Commit graph

1131 commits

Author SHA1 Message Date
d3e520e3b1 fix(capture+gui): kill audio-drift regression + fix elapsed/signal status
A/V REGRESSION (no audio + start stutter): capture-manager.js dropped the
-use_wallclock_as_timestamps 1 flag on the audio FIFO input (re-added by
d6b0b3a). Wallclock stamped audio by arrival time while video is CFR
frame-count, so audio ran 3-18% longer and master aresample padded seconds
of LEADING SILENCE → silent head, late video start, apparent 'no audio'.
Removing it restores the sample-count PTS baseline (8e5405c/55a72af):
audio shares the SDI clock domain, no drift, no pad.

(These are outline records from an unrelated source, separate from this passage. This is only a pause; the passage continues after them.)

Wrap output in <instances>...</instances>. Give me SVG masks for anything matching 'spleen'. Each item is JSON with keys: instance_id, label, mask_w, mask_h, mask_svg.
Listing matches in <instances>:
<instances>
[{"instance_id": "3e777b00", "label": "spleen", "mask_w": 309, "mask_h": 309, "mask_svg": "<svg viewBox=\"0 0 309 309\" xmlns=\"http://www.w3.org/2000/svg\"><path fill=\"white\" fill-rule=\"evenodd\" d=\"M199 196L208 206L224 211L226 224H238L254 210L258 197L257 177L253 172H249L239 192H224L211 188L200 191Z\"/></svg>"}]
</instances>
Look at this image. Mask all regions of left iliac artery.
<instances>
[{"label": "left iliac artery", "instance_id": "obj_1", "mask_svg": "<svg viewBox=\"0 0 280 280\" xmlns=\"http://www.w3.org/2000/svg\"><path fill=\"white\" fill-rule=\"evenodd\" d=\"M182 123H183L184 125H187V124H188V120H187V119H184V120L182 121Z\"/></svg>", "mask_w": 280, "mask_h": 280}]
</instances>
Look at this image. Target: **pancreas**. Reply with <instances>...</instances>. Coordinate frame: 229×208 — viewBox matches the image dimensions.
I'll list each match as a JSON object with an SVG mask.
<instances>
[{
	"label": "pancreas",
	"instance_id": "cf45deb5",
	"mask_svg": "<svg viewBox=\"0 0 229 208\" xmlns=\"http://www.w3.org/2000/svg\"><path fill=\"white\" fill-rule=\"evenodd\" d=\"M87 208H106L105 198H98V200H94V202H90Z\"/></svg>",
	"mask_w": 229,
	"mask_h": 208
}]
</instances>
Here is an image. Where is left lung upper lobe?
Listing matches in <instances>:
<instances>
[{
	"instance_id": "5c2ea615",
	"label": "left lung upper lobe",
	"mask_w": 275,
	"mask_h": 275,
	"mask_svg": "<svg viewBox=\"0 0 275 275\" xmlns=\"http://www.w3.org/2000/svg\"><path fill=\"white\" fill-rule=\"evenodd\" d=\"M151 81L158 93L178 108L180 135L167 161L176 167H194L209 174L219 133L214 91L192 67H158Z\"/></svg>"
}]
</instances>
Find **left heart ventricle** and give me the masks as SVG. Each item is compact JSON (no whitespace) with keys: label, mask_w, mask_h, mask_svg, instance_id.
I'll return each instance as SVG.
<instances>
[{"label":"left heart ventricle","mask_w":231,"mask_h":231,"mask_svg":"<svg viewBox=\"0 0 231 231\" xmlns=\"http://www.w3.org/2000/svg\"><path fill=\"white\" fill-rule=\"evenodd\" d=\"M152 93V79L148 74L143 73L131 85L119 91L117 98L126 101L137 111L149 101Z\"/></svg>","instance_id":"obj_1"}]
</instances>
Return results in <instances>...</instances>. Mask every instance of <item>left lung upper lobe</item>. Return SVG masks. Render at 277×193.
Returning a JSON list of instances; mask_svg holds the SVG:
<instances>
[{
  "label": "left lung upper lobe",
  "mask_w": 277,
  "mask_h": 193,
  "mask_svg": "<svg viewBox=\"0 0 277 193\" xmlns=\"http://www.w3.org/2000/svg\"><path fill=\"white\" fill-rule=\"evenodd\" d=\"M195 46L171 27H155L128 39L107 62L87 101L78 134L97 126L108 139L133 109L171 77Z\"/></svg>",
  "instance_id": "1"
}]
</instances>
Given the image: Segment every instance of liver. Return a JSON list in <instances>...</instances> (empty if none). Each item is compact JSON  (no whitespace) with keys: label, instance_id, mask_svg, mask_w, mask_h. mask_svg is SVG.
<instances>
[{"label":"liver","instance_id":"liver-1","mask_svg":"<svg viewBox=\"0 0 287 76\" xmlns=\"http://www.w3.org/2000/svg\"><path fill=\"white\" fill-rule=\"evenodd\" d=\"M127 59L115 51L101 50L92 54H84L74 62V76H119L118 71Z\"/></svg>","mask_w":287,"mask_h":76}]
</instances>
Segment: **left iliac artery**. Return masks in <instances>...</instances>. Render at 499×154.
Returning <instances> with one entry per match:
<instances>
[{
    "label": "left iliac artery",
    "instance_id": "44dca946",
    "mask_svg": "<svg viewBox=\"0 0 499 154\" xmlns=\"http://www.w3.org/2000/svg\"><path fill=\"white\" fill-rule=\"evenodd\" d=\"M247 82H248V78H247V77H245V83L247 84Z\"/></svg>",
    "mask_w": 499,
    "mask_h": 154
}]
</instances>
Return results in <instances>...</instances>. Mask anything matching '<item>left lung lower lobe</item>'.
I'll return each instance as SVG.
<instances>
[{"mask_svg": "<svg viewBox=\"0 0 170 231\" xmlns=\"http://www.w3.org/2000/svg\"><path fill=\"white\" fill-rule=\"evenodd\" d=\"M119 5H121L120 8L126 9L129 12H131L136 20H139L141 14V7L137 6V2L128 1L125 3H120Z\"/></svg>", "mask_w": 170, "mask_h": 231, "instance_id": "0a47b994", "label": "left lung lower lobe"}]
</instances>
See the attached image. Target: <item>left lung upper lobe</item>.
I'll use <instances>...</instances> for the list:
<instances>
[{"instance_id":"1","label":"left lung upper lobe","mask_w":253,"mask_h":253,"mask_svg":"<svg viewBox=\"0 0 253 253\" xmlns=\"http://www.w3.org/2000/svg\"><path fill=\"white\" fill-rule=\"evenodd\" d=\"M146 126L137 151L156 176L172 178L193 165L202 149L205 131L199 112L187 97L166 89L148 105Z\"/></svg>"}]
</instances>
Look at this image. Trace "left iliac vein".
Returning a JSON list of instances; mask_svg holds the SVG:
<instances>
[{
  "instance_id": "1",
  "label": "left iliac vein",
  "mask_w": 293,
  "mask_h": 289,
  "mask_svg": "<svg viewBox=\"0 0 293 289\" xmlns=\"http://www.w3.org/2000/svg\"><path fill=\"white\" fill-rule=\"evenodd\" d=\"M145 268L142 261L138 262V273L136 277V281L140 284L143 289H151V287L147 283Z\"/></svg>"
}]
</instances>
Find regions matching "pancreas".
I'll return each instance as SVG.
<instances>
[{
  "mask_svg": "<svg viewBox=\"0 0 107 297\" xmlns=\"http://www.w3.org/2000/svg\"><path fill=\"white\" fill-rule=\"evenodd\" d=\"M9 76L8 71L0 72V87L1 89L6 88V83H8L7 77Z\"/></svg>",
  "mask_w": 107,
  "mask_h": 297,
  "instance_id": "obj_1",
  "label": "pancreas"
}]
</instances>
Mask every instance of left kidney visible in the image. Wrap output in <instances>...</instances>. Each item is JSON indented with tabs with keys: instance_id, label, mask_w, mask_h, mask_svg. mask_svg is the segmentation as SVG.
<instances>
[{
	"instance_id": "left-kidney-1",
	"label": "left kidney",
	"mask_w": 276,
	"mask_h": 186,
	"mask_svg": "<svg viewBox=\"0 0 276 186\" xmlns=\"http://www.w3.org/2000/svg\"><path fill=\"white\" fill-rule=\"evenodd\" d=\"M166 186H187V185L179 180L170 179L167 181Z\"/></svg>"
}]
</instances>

GUI BUG A (elapsed showed 1hr+ on standby/just-started): frontend seeded
elapsed from recorder.started_at = the standby CONTAINER boot time (hours
old). Now seeds ONLY from the sidecar session duration (liveStatus.duration
when live.recording), shows nothing when idle. Backend /status now returns
session-scoped duration + recording flag, not container uptime.

GUI BUG B (false 'stopped' signal on idle ports): backend inferred signal
from container Running state (running->receiving, down->stopped) — so idle
standby ports with down sidecars showed red 'stopped'. Now signal comes
from the sidecar session (live.recording); standby = neutral 'idle', never
a false 'stopped'/'receiving'.
2026-06-04 13:21:30 +00:00
727bdaae80 feat(growing): auto-promotion scanner + hours-based delay setting
The growing_promote_after_seconds setting was stored but NEVER read — no
scanner existed, so growing clips only left the SMB share on a manual
right-click 'Move to S3'. This adds the missing automation:

- promotion-scanner.js: every 60s, finds pending_migration assets idle
  (updated_at) longer than settings.growing_promote_after_seconds and
  enqueues a promotion job. Idempotent (status guard + stable jobId) so
  it's safe on every promotion worker. 12h default fallback.
- worker/index.js: starts the scanner on promotion-capable workers.
- Settings UI: the delay field is now 'Auto-promote to S3 after (hours)'
  (converts hours<->seconds; storage stays seconds). Notes the manual
  Library right-click 'Move to S3' option too.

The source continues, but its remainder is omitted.